In 1900, Colombia was in a state of profound monetary disarray and transition, a direct consequence of the devastating Thousand Days' War (1899–1902). The conflict shattered the national economy, leading to the suspension of specie payments and the collapse of the government's credit. The pre-war currency, the
Colombian peso, which had been theoretically backed by gold since 1871, became virtually inconvertible. To finance the war, both the Conservative government and Liberal rebels resorted to printing massive amounts of inconvertible paper money, leading to rampant inflation and a severe loss of public confidence in the currency.
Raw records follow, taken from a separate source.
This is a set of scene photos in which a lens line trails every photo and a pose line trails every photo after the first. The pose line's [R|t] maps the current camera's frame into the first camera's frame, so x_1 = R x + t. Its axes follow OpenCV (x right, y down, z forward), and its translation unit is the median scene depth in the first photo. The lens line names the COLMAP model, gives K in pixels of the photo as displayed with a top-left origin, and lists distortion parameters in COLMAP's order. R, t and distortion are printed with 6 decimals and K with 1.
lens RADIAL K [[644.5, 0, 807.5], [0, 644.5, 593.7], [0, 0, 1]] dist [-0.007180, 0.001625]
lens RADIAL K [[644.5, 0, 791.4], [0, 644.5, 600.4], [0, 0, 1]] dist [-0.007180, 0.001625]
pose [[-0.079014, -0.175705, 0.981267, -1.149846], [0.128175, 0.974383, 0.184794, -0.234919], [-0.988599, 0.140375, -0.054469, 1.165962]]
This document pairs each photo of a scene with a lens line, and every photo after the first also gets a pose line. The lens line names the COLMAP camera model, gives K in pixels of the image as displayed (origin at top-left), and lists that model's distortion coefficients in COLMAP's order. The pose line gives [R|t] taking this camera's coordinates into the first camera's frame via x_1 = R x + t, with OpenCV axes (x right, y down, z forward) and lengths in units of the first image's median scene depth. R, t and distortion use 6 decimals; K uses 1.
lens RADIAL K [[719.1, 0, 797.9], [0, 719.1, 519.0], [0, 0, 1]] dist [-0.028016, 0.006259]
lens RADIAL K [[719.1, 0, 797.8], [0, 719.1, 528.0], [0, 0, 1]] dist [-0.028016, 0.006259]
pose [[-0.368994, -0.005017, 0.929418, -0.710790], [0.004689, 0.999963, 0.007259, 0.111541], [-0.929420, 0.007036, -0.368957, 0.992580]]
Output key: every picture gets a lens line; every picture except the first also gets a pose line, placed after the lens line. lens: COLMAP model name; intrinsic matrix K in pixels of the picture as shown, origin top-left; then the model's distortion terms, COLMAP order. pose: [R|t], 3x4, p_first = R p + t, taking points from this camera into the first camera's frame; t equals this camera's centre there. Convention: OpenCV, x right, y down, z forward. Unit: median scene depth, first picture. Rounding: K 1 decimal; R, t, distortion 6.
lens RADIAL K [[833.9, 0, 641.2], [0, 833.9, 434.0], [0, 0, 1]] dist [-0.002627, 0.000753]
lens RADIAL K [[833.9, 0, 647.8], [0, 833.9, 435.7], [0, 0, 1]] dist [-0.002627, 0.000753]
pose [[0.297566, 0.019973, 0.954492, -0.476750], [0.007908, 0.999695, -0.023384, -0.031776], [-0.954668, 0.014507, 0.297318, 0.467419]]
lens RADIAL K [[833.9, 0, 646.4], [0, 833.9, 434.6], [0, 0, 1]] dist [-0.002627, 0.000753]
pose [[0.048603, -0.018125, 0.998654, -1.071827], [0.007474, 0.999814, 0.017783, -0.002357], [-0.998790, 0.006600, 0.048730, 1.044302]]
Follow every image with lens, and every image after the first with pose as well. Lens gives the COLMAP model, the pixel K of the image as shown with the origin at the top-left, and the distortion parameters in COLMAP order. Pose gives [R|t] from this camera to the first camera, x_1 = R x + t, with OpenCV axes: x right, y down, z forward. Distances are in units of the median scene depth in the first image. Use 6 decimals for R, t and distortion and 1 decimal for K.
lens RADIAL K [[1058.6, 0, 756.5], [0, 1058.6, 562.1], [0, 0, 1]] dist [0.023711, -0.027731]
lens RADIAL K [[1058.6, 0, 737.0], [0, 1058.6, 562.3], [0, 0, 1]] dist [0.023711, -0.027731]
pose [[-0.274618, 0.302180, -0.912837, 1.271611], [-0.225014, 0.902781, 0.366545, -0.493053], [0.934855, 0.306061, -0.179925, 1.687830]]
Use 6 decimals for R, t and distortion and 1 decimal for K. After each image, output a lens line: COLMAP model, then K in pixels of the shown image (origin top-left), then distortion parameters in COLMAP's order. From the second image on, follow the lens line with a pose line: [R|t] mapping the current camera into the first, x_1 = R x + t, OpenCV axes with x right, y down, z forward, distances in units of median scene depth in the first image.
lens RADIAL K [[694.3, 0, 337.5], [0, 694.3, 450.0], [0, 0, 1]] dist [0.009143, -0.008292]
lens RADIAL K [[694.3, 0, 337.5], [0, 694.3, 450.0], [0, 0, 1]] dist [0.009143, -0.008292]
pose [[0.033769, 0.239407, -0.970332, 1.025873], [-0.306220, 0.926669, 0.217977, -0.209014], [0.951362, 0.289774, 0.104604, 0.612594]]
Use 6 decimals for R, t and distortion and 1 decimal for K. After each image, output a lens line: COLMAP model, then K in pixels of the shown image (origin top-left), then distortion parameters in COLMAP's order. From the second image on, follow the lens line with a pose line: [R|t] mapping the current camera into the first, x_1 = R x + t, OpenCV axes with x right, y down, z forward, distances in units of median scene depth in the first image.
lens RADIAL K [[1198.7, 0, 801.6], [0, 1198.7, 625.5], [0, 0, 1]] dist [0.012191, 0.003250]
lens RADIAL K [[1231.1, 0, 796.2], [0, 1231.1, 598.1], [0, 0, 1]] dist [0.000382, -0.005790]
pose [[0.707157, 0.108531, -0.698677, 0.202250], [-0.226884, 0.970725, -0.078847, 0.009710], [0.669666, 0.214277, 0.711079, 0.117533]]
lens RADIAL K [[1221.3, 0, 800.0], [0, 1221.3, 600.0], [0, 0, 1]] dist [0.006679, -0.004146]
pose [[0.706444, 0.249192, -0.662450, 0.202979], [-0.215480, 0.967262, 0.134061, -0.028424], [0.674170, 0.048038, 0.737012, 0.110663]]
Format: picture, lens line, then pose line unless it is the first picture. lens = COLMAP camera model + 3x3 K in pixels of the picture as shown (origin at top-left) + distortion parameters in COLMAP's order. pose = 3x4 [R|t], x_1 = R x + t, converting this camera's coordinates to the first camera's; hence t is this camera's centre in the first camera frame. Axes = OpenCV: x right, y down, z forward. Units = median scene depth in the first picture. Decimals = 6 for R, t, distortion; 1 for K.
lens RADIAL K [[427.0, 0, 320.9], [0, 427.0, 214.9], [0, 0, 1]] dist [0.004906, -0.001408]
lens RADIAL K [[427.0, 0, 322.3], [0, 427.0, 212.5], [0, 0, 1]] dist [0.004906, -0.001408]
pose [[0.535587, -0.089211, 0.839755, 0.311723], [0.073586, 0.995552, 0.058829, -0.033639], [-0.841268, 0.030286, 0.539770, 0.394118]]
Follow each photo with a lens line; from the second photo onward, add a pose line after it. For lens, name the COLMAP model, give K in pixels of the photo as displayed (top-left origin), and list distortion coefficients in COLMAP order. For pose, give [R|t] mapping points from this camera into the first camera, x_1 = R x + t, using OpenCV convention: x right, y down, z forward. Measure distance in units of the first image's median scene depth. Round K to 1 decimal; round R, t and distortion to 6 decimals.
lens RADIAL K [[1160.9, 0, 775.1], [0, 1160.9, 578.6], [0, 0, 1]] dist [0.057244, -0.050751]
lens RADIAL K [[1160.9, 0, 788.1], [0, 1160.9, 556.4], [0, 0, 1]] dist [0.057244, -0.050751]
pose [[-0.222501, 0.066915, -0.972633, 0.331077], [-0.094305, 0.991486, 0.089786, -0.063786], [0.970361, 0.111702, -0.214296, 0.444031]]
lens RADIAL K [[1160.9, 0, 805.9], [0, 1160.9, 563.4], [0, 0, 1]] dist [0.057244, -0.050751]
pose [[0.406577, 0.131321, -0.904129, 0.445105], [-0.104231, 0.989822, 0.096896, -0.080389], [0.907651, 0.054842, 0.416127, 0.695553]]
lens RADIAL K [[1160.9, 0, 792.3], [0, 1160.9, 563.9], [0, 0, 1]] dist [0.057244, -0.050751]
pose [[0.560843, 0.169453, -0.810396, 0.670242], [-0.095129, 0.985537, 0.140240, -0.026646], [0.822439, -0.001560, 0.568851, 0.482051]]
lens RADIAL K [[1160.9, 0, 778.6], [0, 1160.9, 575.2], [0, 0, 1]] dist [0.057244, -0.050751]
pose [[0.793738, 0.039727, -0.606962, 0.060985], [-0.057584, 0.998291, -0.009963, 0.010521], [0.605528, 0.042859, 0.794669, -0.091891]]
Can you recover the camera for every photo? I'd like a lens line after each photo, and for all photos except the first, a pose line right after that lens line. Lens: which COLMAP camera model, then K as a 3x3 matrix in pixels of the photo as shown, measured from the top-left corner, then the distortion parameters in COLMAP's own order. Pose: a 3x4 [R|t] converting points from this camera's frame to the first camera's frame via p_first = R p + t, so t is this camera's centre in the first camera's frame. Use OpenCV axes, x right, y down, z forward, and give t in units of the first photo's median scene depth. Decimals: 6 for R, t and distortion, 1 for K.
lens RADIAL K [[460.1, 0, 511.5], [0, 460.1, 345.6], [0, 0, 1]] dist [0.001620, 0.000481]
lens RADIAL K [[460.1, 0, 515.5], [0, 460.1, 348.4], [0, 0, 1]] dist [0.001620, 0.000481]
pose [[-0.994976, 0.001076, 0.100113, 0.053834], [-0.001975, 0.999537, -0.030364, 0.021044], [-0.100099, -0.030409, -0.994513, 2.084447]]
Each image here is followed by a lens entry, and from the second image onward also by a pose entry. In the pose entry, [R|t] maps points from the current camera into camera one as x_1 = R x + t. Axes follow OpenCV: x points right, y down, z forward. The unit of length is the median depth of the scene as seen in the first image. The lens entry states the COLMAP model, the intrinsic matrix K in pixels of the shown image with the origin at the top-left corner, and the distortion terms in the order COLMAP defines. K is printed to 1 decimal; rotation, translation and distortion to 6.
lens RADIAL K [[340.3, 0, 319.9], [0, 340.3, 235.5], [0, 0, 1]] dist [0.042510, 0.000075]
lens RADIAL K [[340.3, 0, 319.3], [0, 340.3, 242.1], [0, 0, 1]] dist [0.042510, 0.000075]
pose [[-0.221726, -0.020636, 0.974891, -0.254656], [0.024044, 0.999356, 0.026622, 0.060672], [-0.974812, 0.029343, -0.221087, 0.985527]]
The country operated with a chaotic mix of old gold coins, depreciated paper notes, and even foreign currencies in some regions.
This period marked the definitive end of the
gold standard in practice, though it would not be officially abandoned until 1931. The monetary system fractured along political lines, with different regions and factions issuing their own notes, further complicating commerce. The value of the paper peso plummeted dramatically against gold, creating a vast gap between the "paper peso" used in daily life and the "gold peso" used for international trade and large contracts. This effective bimetallic system, with a wildly fluctuating exchange rate between the two units, created uncertainty and hindered economic recovery.
Therefore, the currency situation at the dawn of the 20th century was one of crisis and fragmentation. The foundational challenge for the coming decades would be to restore monetary unity and stability after the war. The eventual solution, beginning in the early 1900s, involved the creation of a central bank (the Banco de la República in 1923) and a long, difficult process of retiring the depreciated paper money, ultimately aiming to re-establish a single, trusted national currency.